Good to be back? “I was contemplating retirement last year till Jaeger came up,” he says, in his slightly languorous drawl. Tillman, it transpires, has been contemplating retirement since he made his first fortune in the late 1960s. But he has never stopped because, like most entrepreneurs, he could never resist another money-making opportunity.
He took faded giant Jaeger off the hands of Richard Thompson, the former QPR chairman who had bought it from Coats as part of a bigger deal. Neither side will give figures for the transaction. What Tillman will say is that, backed by GMAC Bank, he has injected £10m of capital, and bought the lease of Jaeger’s flagship store in Regent Street for £25m, and provided Thompson with “several million pounds worth of profit”.
For that outlay at Jaeger, Tillman gets a famous brand, £120m of worldwide sales, the leaseholds on 52 stand-alone stores in Britain’s high streets and a clutch of licensing deals. Tillman clearly thinks he got a bargain. “You couldn’t establish that for £100m,” he says.
The key question, of course, is would you want to? Jaeger lost £11m in its last accounts after trying to modernise its image as the brand for the “maturer” lady. It hired hip designer Bella Freud to produce a line of groovier gear. But emulating Burberry, which overhauled its fusty reputation to become a trendsetter with a market value of £1.9 billion, proved tougher than many thought.
Now Tillman is going to give it another crack, with a different approach. Not so much Notting Hill this time, “more Wimbledon and Harrogate”, as he puts it. “We are not going young. We are aiming for the mature customer, but with a fashion twist. And we are getting a lot of younger interest in it. So you can say we are looking after our 60-year-olds, but catering for 35-plus, too.”
Tillman is also keen to expand the menswear. “I think there is a need in the market for a suit to challenge Hugo Boss, around the £500 mark.” And then there are opportunities in home furnishings, fragrances, shoes, the chance to build a restaurant in Jaeger’s Regent Street store, six more UK outlets he wants to open. Maybe even floating the firm. “It depends on the new licensing deals I am working on. We’re finalising stuff in Japan and also in discussion with China...”
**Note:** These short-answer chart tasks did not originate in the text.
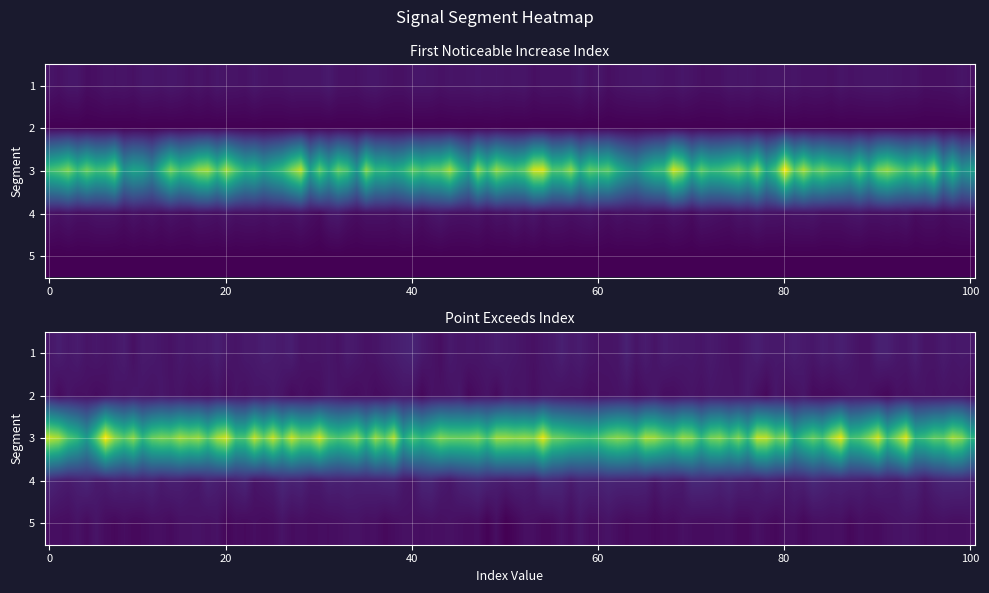

Reading left to right, transcribe all the data shown in this chart.

signal segment 1: First_Noticeable_Increase_Index=14	Point_Exceeds_Index=29
signal segment 2: First_Noticeable_Increase_Index=1	Point_Exceeds_Index=24
signal segment 3: First_Noticeable_Increase_Index=182	Point_Exceeds_Index=196
signal segment 4: First_Noticeable_Increase_Index=13	Point_Exceeds_Index=34
signal segment 5: First_Noticeable_Increase_Index=1	Point_Exceeds_Index=22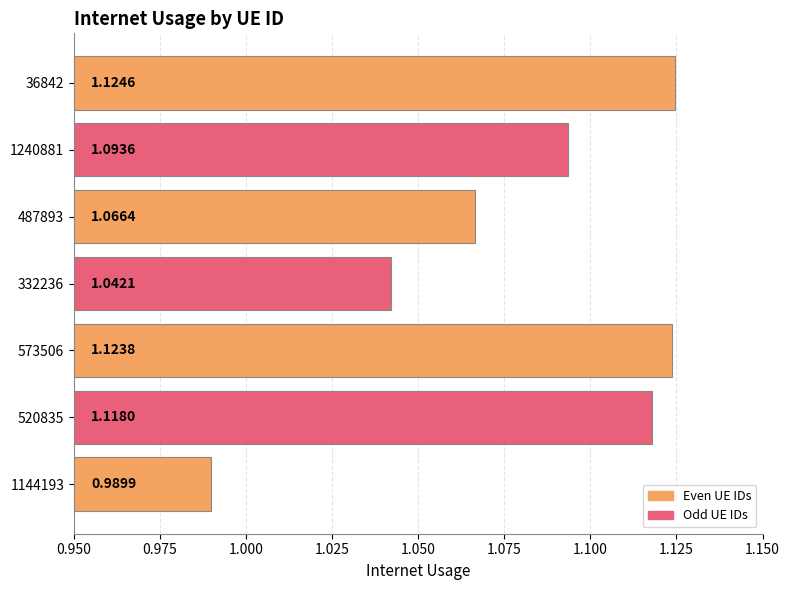

What is the ratio of the value at 1144193 to the value at 487893?

0.9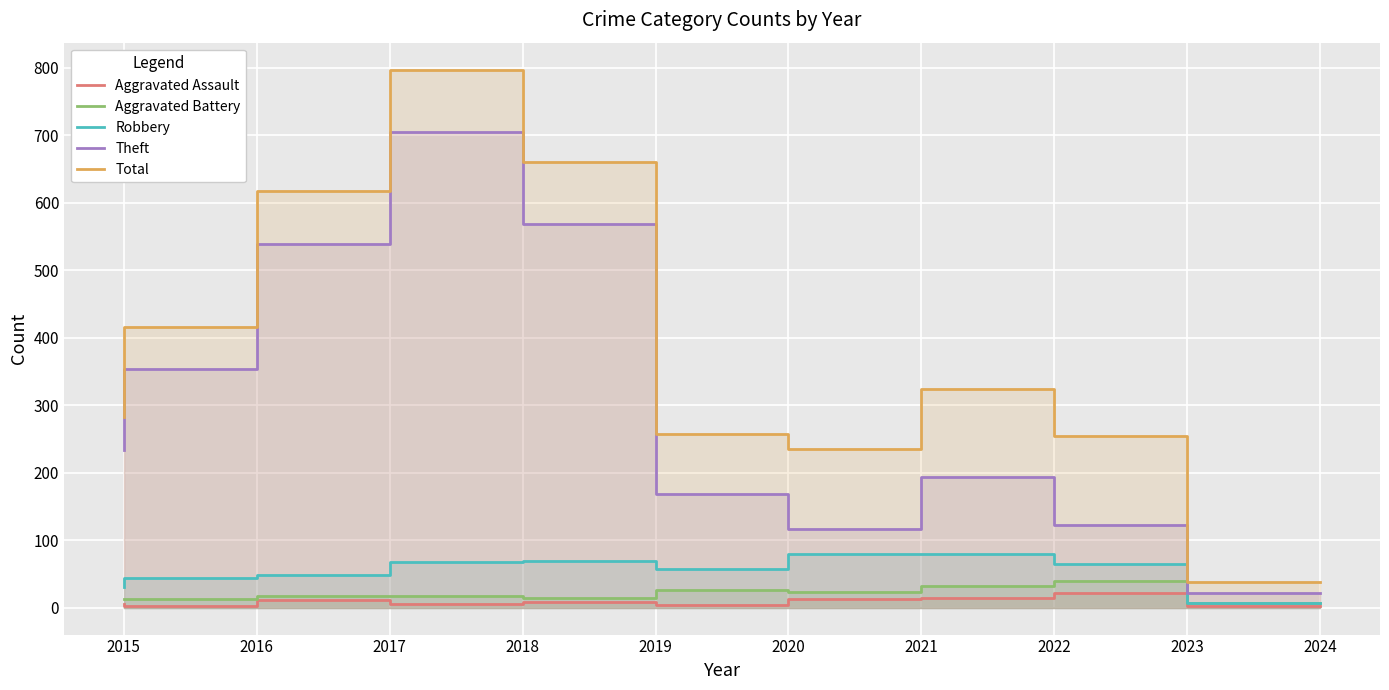

True or false: Theft and Aggravated Assault intersect in this chart.

False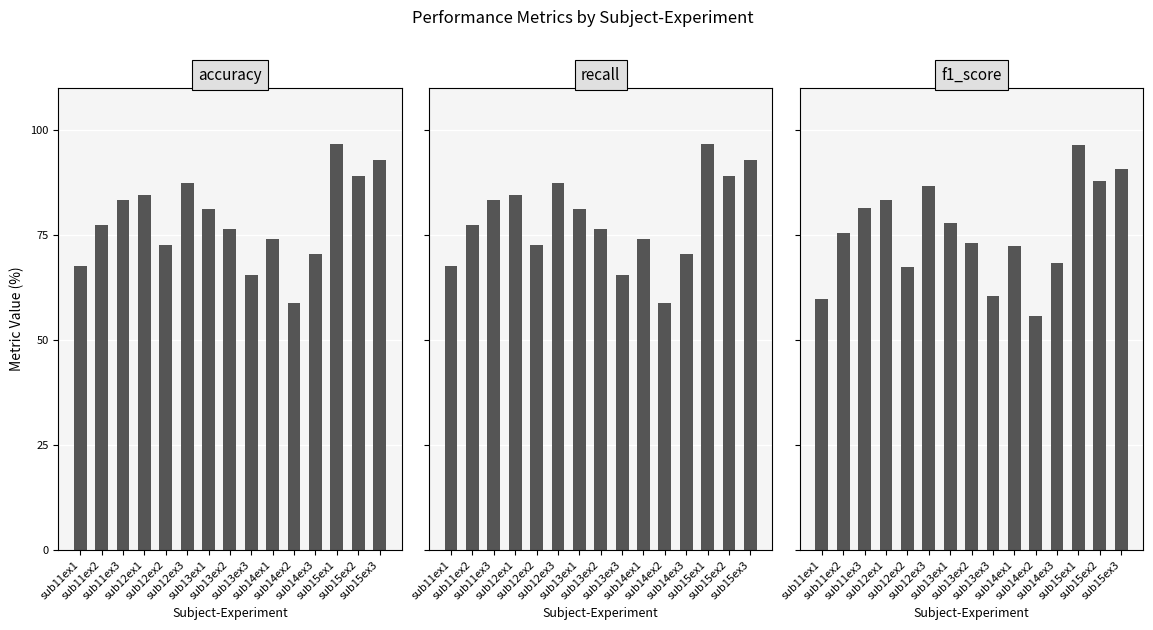

What is the difference between the maximum and minimum values in the accuracy series?

37.9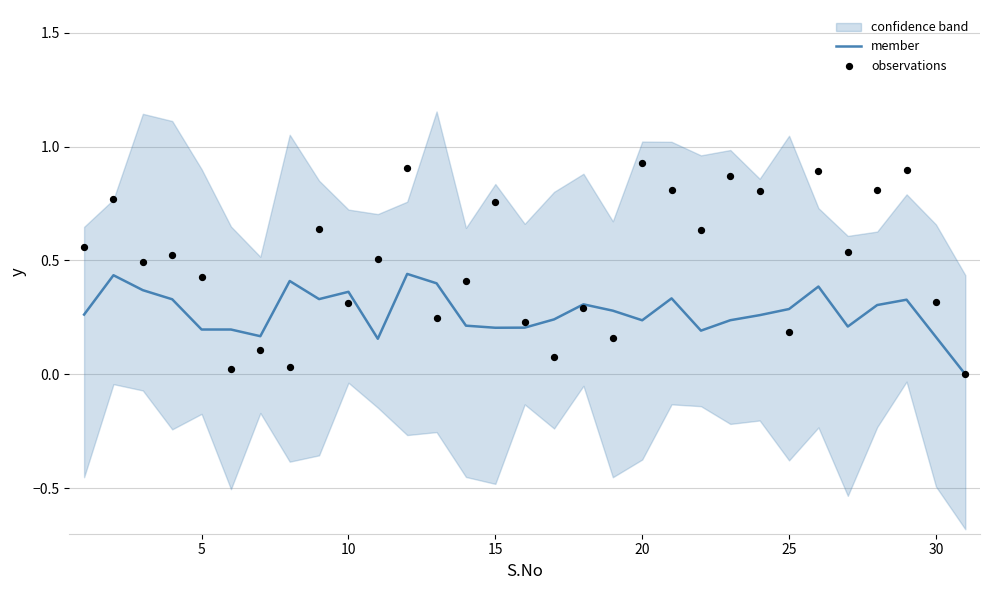

Which series has the largest total across all categories?

observations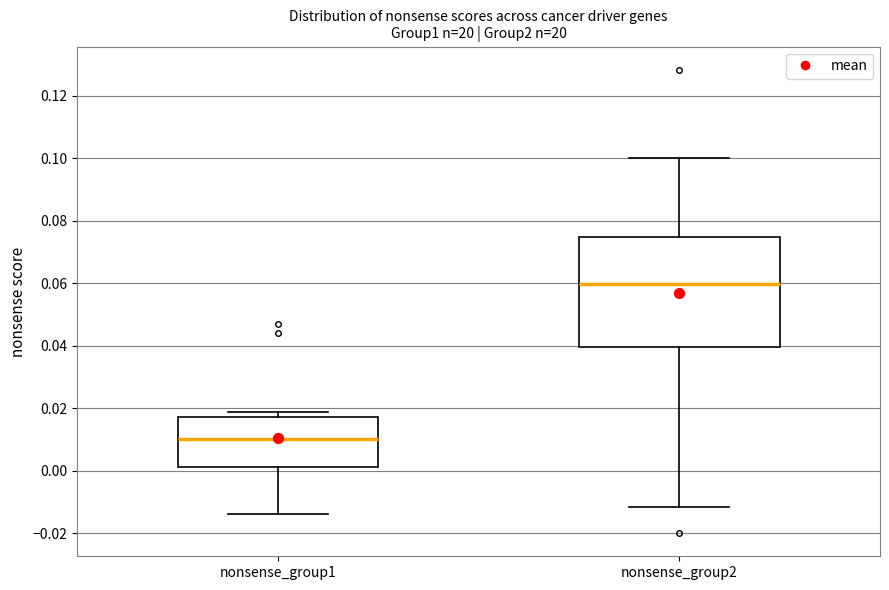

Comparing the boxes themselves (not the whiskers), which one is the tallest?

nonsense_group2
Sitting at the glass-topped table in his double-roomed office overlooking London’s Cavendish Square, the garrulous Tillman is not short of ideas. It was ever thus. Born an only child to south London parents who ran their own clothing business — his dad trained at Montagu Burton — Tillman was borrowing money and cutting deals while most of his peers were still looking for job opportunities.